Work required
For this exercise, output the line holding "(490, 478) = (414, 477): brown stool -> none" and all subsequent lines of the entries below, unchanged, up to and including the last.

Extracted data
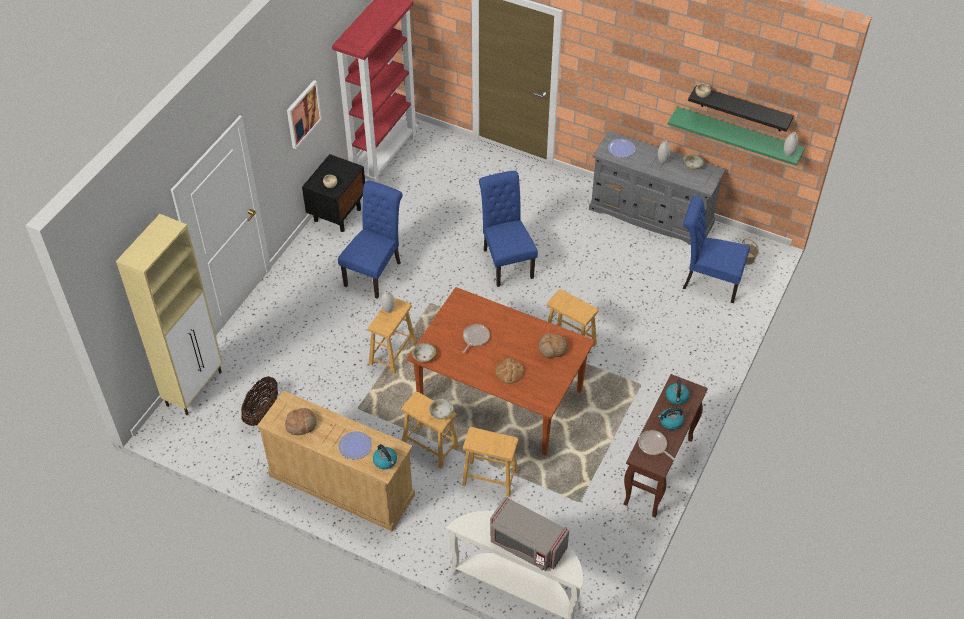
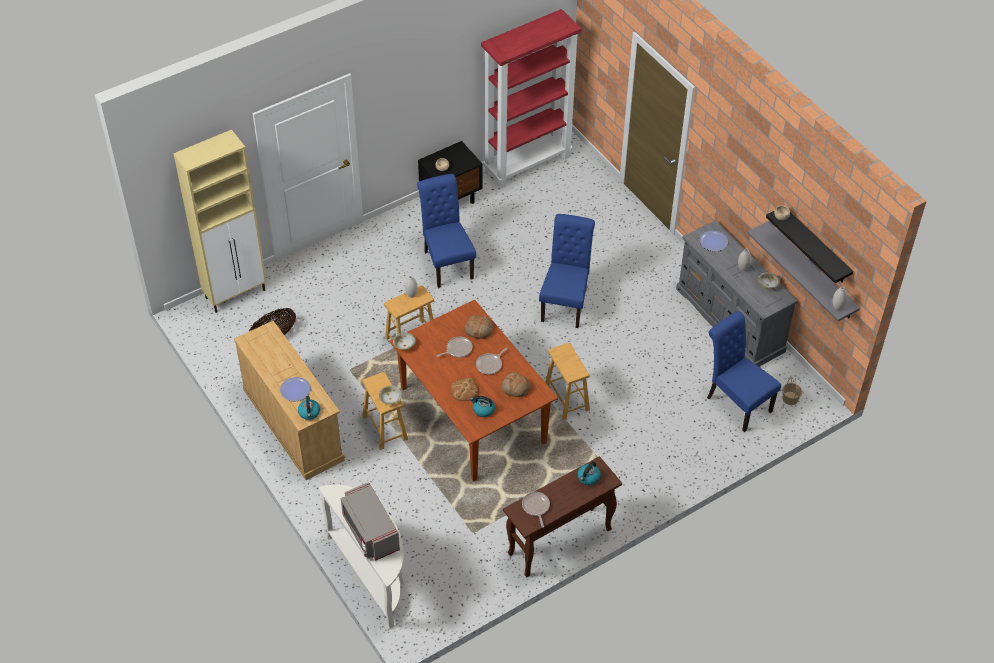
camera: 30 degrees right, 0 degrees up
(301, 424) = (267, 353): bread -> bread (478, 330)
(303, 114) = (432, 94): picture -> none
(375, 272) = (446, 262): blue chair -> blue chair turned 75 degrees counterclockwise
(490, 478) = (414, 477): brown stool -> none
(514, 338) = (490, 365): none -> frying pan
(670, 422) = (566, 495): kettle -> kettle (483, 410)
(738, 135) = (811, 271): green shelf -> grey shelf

Answer section
(490, 478) = (414, 477): brown stool -> none
(514, 338) = (490, 365): none -> frying pan
(670, 422) = (566, 495): kettle -> kettle (483, 410)
(738, 135) = (811, 271): green shelf -> grey shelf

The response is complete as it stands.